The Op-Ed also discusses how adding a Managed Lanes to all Atlanta freeways would help both drivers and transit users. Most importantly these new improvements can be paid for using existing funds. No additional tax dollars are required. 

The complete Op-Ed is available here. The full study is available here

Atlanta’s mobility and congestion problems are well known. It has the seventh-worst congestion in the country. The area’s residents waste 51 hours a year sitting in traffic, and those delays cost the region $3.1 billion a year. 

Metro Atlanta agencies plan to spend $84 billion over the next 30 years on transportation. Unfortunately, the transportation plans treat far too many projects as stand-alone ventures intended to address single-problem spots. 

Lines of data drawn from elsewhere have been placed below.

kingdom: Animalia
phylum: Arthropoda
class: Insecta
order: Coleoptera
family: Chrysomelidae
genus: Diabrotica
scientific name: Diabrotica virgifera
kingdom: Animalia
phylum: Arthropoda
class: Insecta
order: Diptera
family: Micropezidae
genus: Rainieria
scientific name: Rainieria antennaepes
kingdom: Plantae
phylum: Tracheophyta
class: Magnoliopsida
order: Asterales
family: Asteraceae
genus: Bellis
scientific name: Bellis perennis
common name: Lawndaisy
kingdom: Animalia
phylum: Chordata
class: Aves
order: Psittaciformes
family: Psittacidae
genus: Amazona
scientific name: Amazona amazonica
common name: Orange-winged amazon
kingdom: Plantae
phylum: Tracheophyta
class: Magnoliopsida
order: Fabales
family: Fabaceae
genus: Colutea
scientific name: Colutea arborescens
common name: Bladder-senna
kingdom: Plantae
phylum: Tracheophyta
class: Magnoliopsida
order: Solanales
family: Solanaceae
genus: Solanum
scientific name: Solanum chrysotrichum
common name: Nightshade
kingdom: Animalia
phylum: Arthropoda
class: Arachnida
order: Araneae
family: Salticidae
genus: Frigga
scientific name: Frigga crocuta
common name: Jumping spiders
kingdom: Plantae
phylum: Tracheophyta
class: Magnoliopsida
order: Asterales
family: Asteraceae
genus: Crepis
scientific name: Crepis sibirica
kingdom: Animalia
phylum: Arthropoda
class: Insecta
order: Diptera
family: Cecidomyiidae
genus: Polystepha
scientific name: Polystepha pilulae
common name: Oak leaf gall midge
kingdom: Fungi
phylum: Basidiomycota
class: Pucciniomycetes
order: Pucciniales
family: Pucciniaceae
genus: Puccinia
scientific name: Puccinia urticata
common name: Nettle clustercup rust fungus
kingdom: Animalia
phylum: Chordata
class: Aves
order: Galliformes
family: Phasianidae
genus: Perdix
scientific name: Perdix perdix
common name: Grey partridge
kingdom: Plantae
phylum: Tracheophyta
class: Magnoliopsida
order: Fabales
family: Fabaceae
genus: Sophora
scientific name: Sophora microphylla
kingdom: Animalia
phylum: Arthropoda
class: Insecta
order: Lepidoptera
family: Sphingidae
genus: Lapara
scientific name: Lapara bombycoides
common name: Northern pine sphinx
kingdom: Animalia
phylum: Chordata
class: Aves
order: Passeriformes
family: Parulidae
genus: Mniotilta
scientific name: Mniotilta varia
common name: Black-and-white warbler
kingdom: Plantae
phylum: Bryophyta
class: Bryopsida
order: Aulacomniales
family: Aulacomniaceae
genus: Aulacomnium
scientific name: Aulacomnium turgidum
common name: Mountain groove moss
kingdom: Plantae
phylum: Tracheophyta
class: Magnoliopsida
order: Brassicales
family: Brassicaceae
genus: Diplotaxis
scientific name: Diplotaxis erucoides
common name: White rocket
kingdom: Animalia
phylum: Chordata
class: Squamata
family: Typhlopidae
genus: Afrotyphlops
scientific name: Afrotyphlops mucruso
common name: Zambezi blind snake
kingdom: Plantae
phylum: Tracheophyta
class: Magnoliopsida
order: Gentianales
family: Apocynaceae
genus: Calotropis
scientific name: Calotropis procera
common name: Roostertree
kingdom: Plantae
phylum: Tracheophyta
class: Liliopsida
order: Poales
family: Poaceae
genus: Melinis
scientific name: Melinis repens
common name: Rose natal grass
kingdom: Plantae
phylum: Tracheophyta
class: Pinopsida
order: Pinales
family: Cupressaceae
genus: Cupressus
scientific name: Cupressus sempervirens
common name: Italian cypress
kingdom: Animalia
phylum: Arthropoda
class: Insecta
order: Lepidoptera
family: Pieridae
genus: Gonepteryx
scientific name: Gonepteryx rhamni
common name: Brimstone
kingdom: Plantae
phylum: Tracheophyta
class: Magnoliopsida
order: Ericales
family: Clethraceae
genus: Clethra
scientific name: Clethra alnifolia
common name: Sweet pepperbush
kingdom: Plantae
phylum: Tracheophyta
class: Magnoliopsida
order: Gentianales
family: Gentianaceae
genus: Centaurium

Atlanta needs a connected transportation network to fix today’s congestion and handle the demands of looming population growth. Right now, Atlanta, with 7,500 lane miles, has one of the most underdeveloped surface street networks of any major U.S. area. With a similar population, Dallas has 10,000 lane miles. Detroit has a smaller population, but more lane miles — 8,600. 

Surface streets, or arterials, are key to traveling within cities and also provide alternatives to congested freeways. Today, an accident on I-285 creates major congestion in part because there is no alternate route.